Ayer el mercado de hacienda de Liniers cerró sus puertas tras 121 años de historia

Ayer el mercado de hacienda de Liniers cerró sus puertas tras 121 años de historia

El mercado, es un punto de referencia del campo argentino y de su excelsa ganadería, pero también lo es de la ciudad de Buenos Aires, un lugar antagónico por definición a la ruralidad.

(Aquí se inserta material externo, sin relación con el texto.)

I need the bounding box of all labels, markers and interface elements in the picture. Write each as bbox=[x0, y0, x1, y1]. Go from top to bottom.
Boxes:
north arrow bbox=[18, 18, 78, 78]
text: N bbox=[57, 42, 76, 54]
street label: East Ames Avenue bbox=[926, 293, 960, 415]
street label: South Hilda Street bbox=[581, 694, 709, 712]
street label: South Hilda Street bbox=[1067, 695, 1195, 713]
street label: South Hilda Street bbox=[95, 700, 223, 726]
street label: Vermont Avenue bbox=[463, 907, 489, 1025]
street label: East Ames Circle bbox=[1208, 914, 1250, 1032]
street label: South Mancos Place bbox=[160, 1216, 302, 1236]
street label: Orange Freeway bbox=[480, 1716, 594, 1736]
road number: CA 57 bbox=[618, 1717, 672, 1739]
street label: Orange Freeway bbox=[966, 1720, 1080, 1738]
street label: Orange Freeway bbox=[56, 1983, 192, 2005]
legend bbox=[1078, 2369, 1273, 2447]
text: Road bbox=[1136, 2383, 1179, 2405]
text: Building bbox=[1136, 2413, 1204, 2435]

Ubicado en el corazón del barrio porteño de Mataderos, sus 30 hectáreas de pasarelas y corrales supieron acoger decenas de miles de animales y marcar la vida no solo de la zona, sino también de las incontables cantidad de personas que supieron trabajar allí y ver infinidad de amaneceres antes de que los martillos de los rematadores, las voces de los compradores y los mugidos de las vacas comenzaran a escucharse.

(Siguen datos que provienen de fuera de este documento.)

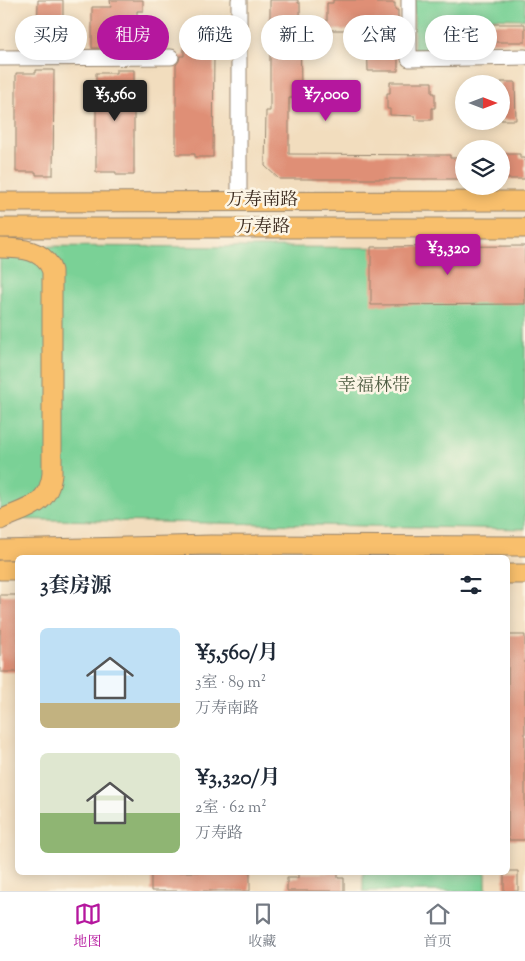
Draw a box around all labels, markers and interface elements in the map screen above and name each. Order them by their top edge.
chip: 买房 [15,15,87,60]
chip: 租房 [97,15,169,60]
chip: 筛选 [179,15,251,60]
chip: 新上 [261,15,333,60]
chip: 公寓 [343,15,415,60]
chip: 住宅 [425,15,497,60]
north arrow [455,75,510,130]
map controls [455,75,510,195]
pin: ¥5,560 [74,80,156,122]
pin: ¥7,000 [285,80,367,122]
text: ¥5,560 [94,84,136,107]
text: ¥7,000 [303,84,349,107]
button: layers [455,140,510,195]
street label: 万寿南路 [226,188,298,214]
street label: 万寿路 [236,215,290,241]
pin: ¥3,320 [407,234,489,276]
text: ¥3,320 [426,238,470,261]
park label: 幸福林带 [338,374,410,400]
icon: filters [457,571,485,599]
text: 3套房源 [40,572,111,602]
text: ¥5,560/月 [195,639,279,669]
icon: home [80,648,140,708]
text: 3室 · 89 m² [195,672,266,695]
text: 万寿南路 [195,698,259,721]
text: ¥3,320/月 [195,764,280,794]
icon: home [80,773,140,833]
text: 2室 · 62 m² [195,797,267,820]
text: 万寿路 [195,823,243,846]
tab: 地图 [74,900,102,953]
tab: 收藏 [249,900,277,953]
tab: 首页 [424,900,452,953]

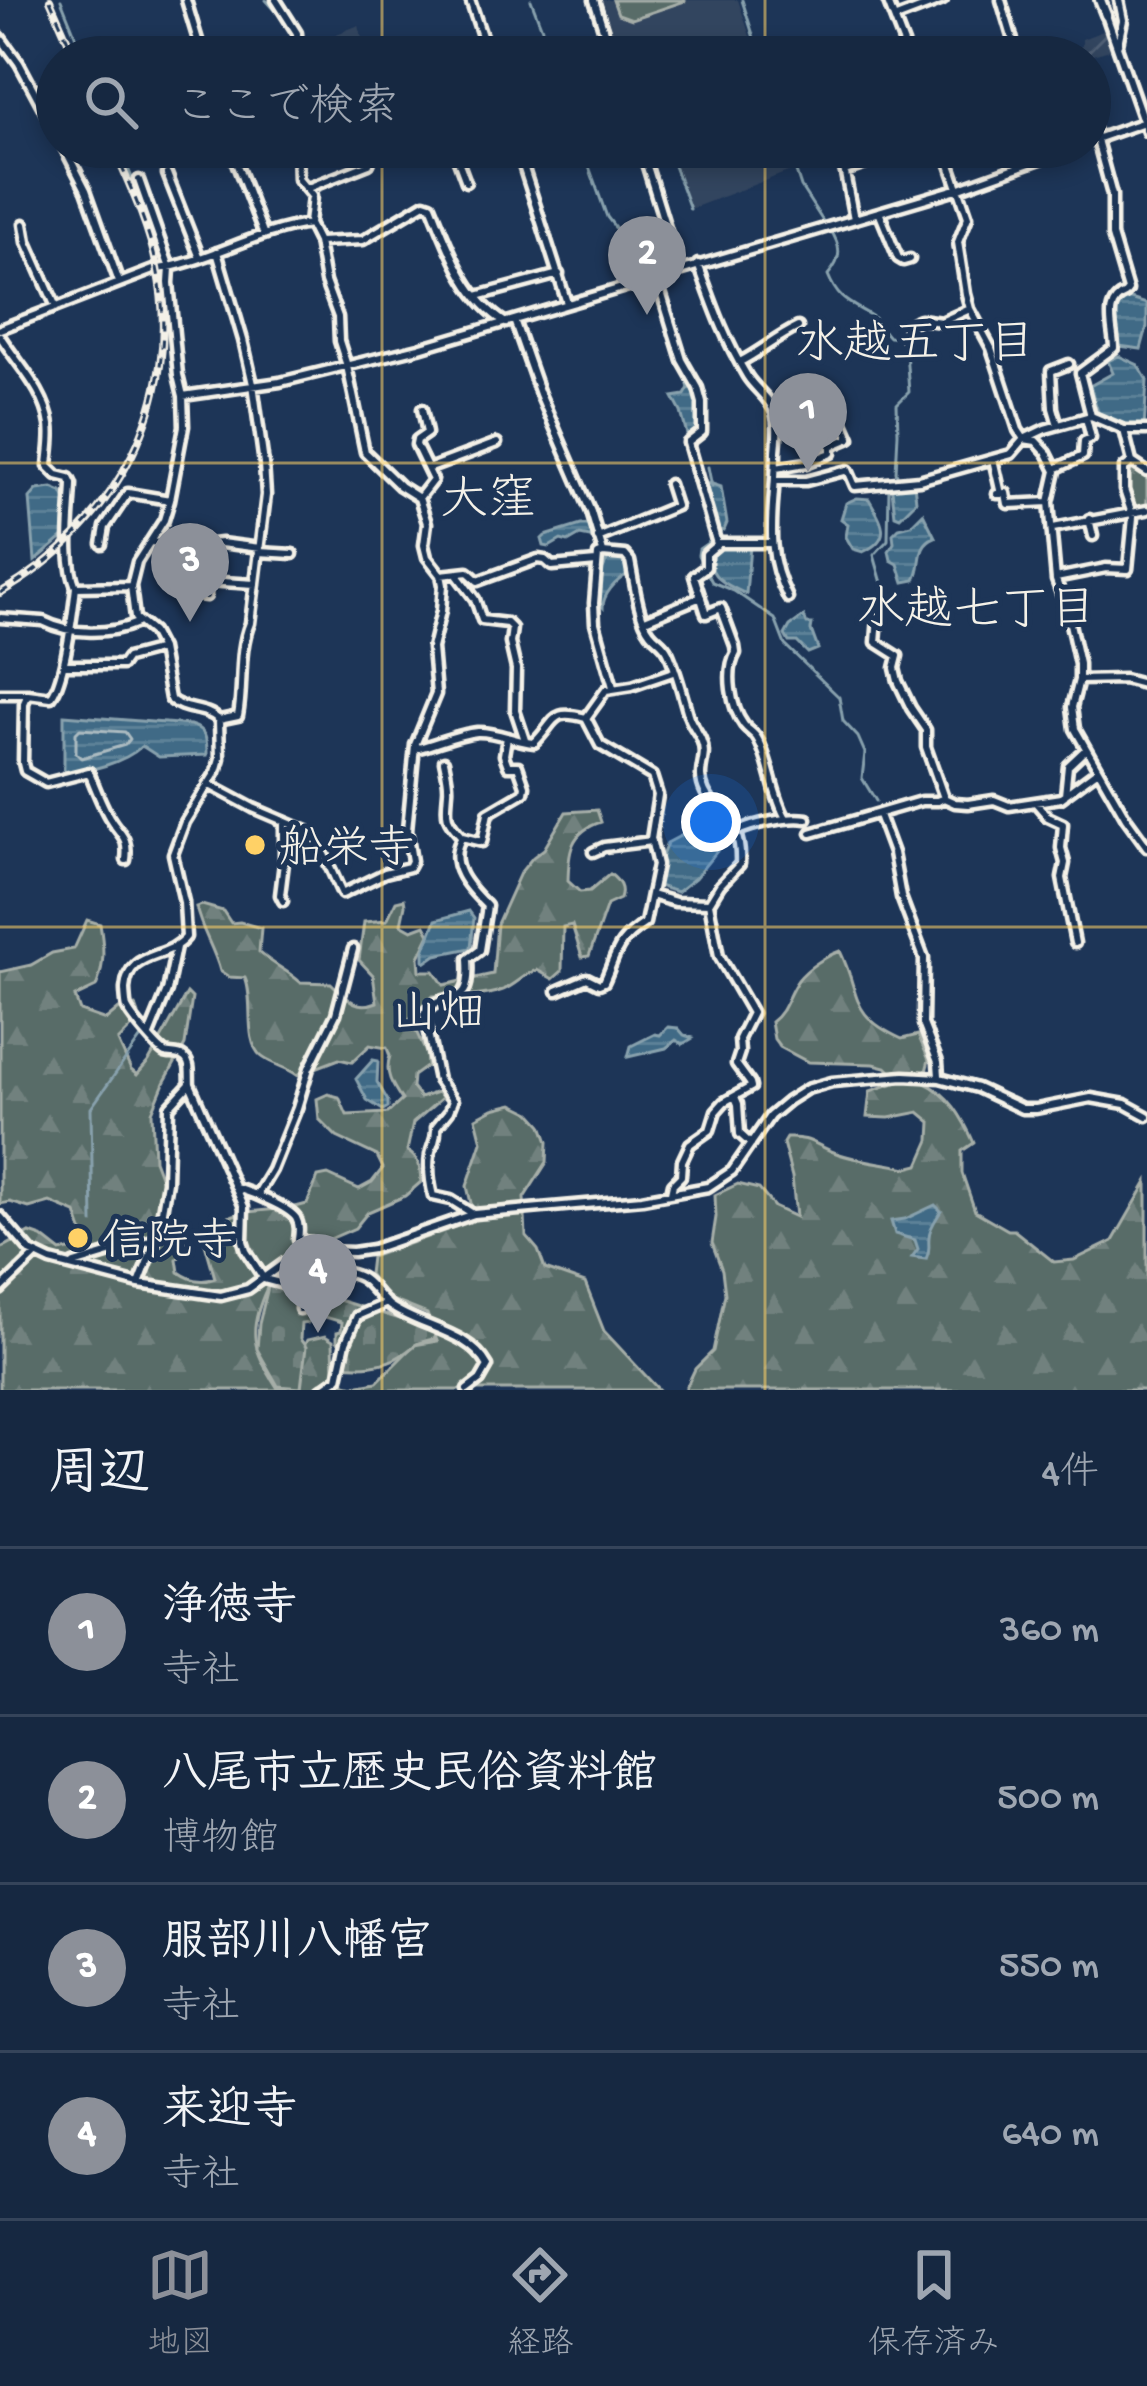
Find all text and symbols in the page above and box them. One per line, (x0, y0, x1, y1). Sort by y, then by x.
search box (36, 36, 1111, 168)
icon: search (78, 69, 144, 135)
text: ここで検索 (174, 84, 399, 137)
pin: 2 (608, 216, 686, 315)
district label: 水越五丁目 (796, 319, 1036, 377)
pin: 1 (769, 373, 847, 472)
district label: 大窪 (440, 473, 536, 533)
pin: 3 (151, 523, 229, 622)
district label: 水越七丁目 (857, 585, 1097, 643)
your location (681, 792, 741, 852)
place label: 船栄寺 (279, 824, 414, 879)
marker: 船栄寺 (242, 832, 268, 858)
district label: 山畑 (390, 990, 486, 1047)
place label: 信院寺 (102, 1217, 237, 1272)
marker: 信院寺 (65, 1225, 91, 1251)
pin: 4 (279, 1234, 357, 1333)
text: 周辺 (48, 1448, 150, 1508)
text: 4件 (1042, 1453, 1099, 1499)
text: 浄徳寺 (162, 1583, 297, 1636)
text: 1 (79, 1609, 95, 1655)
text: 360 m (1000, 1609, 1099, 1655)
text: 寺社 (162, 1651, 240, 1697)
text: 八尾市立歴史民俗資料館 (162, 1751, 657, 1804)
text: 2 (77, 1777, 97, 1823)
text: 500 m (997, 1777, 1099, 1823)
text: 博物館 (162, 1819, 279, 1865)
text: 服部川八幡宮 (162, 1919, 432, 1972)
text: 3 (77, 1945, 97, 1991)
text: 550 m (999, 1945, 1099, 1991)
text: 寺社 (162, 1987, 240, 2033)
text: 来迎寺 (162, 2087, 297, 2140)
text: 4 (78, 2113, 96, 2159)
text: 640 m (1002, 2113, 1099, 2159)
text: 寺社 (162, 2155, 240, 2201)
tab: 地図 (147, 2242, 213, 2365)
tab: 経路 (507, 2242, 573, 2365)
tab: 保存済み (868, 2242, 1000, 2365)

Lo cierto es que ayer se realizará su última gran gala tras 121 años de historia y actividad ininterrumpida. Ingresaron por última vez los camiones cargados con los animales, se congregaron por última vez los compradores frente a los corrales, se pujó por última vez por la mercadería y se cerraron por última vez negocios en ese lugar. Algunos dicen que con Liniers muere parte de la historia de Mataderos. Otros directamente sostienen que desaparece un ícono de todo el sector ganadero. Los hombres a caballo, la indumentaria gaucha y ese peculiar olor ácido pasarán a ser cosa del pasado.
No obstante, la naturaleza de la historia reside en no detenerse, sino que avanza constantemente. Y es por eso que el mercado fundado en 1901 dejará de contar con el aluvión de miles de animales en sus corrales para abastecer las carnicerías del gran Buenos Aires y la ciudad y trasladará el próximo martes sus operaciones al denominado Mercado Agro ganadero (MAG) ubicado en la localidad bonaerense de Cañuelas, a casi 54 kilómetros de Mataderos. Allí, las 30 hectáreas de Liniers se transformarán en 100 hectáreas, con una moderna infraestructura, tecnología de última generación y mayores comodidades para los operadores y la hacienda.
Oscar Subarroca pasará a la historia como el último presidente del mercado de Liniers, con más de 45 años inmerso en los corrales, pasarelas y casillas del complejo. Con 70 años de edad, pasó más de la mitad de su vida en el ícono de Mataderos y conoce como la palma de su mano los códigos y la manera de desempeñarse en este negocio.